■ Alıntı metin:
- - - - - - -
Dünyanın bütün çiçeklerini diyorum
Bütün çiçekleri getirin buraya,
Öğrencilerimi getirin, getirin buraya,
Kaya diplerinde açmış çiğdemlere benzer
Bütün köy çocuklarını getirin buraya,
Son bir ders vereceğim onlara,
Son şarkımı söyleyeceğim,
Getirin getirin...ve sonra öleceğim. (Ceyhun Atuf Kansu)
 ​
​Başta Şehit öğretmenlerimiz olmak üzere ebediyete intikal etmiş bütün öğretmenlerimizi rahmetle anıyorum. Hayatta olan öğretmenlerimize de sağlıklı bir hayat diliyorum. İyi ki varsın sevgili öğretmenim.

Yorumlar 7
veysi mahir ekmen 04 Kasım 2022 11:55

Ceyhun Atuf Kansu'ya ait bu şiirin Selda Bağcan tarafından melodileştirilip şarkıya dönüşmüş halini, yani DÜNYANIN BÜTÜN ÇİÇEKLERİ şarkısını da ben hatırlatmak isterim. Dinlemesi çok keyifli, çok hoş bir şarkıdır.

Hüseyin ÇAHAN 28 Mart 2022 20:51

Yüreğine sağlık dostum..

Yadem 28 Mart 2022 20:11

Bu kutsal mesleğin ve öğretmenlerin kaybettirilen değerlerinin tekrar kazandırılması temennisiyle kalemine sağlık.
- - - - - - -
■ Alıştırma görevleri:
**a.** Öğretmenleri anan metne dayanarak şu soruları cevaplayın:
(i) Şiirde köy çocukları neye benzetiliyor?
(ii) Yorumlardan birine göre şiiri besteleyip şarkıya dönüştüren kimdir?
(iii) Hüseyin ÇAHAN yorumunu hangi tarihte yazmıştır?
**b.** Öğretmenleri anan metni son cümlesinden sonra aynı üslupla sürdürün.

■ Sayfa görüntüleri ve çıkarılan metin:
- - - - - - -
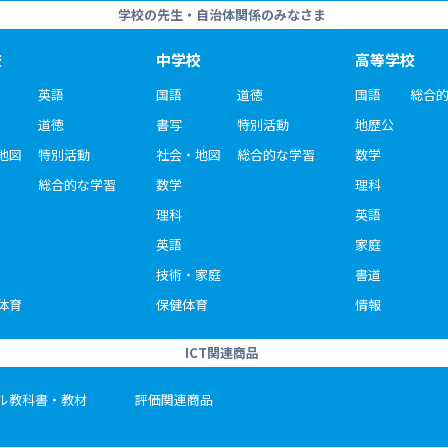
学校の先生・自治体関係のみなさま
校
中学校
高等学校
英語
国語
道徳
国語
総合
道徳
書写
特別活動
地歴公
地図
特別活動
社会・地図
総合的な学習
数学
総合的な学習
数学
理科
理科
英語
英語
家庭
技術・家庭
書道
体育
保健体育
情報
ICT関連商品
ル教科書・教材
評価関連商品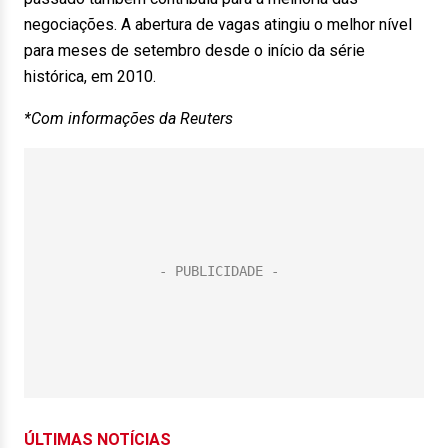
negociações. A abertura de vagas atingiu o melhor nível
para meses de setembro desde o início da série
histórica, em 2010.
*Com informações da Reuters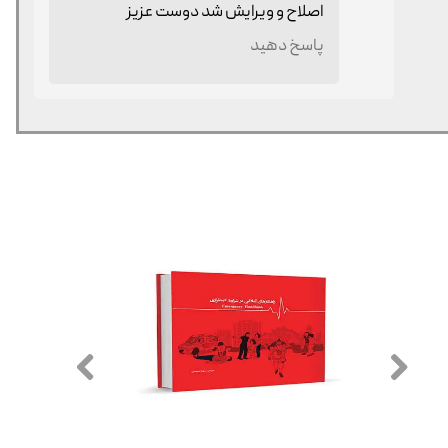
اصلاح و ویرایش شد دوست عزیز
پاسخ دهید
★
★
- - - - - - -
■ Maddelere göre cevaplar:
**a.**
(i) Kaya diplerinde açmış çiğdemlere.
(ii) Selda Bağcan.
(iii) 28 Mart 2022'de.

**b.**
Yadem 28 Mart 2022 19:47

Kutsal bir mesleğin ve öğretmenlerin değer kaybedişini üzülerek görüyoruz. İnşallah tekrardan değerlenir SEVGİLİ ÖĞRETMENİM...

Vedat Bostancı 28 Mart 2022 19:23

Emeğine,yüreğine sağlık değerli müdürüm

Orhan 28 Mart 2022 19:17

Son derece doğru tespitler. Yüreğine, kalemine sağlık. Öğretmenin kıymetinin bilindiği ama aynı zamanda öğretmenlerin de kendi meslektaşlarını beğenip değer verdiği bir dünyayı hepimiz arzuluyoruz. İyi ki varsınız...

Alper 28 Mart 2022 19:07

147 öğretmen hattı bu olumsuzlukların en büyük sebeplerinden biri.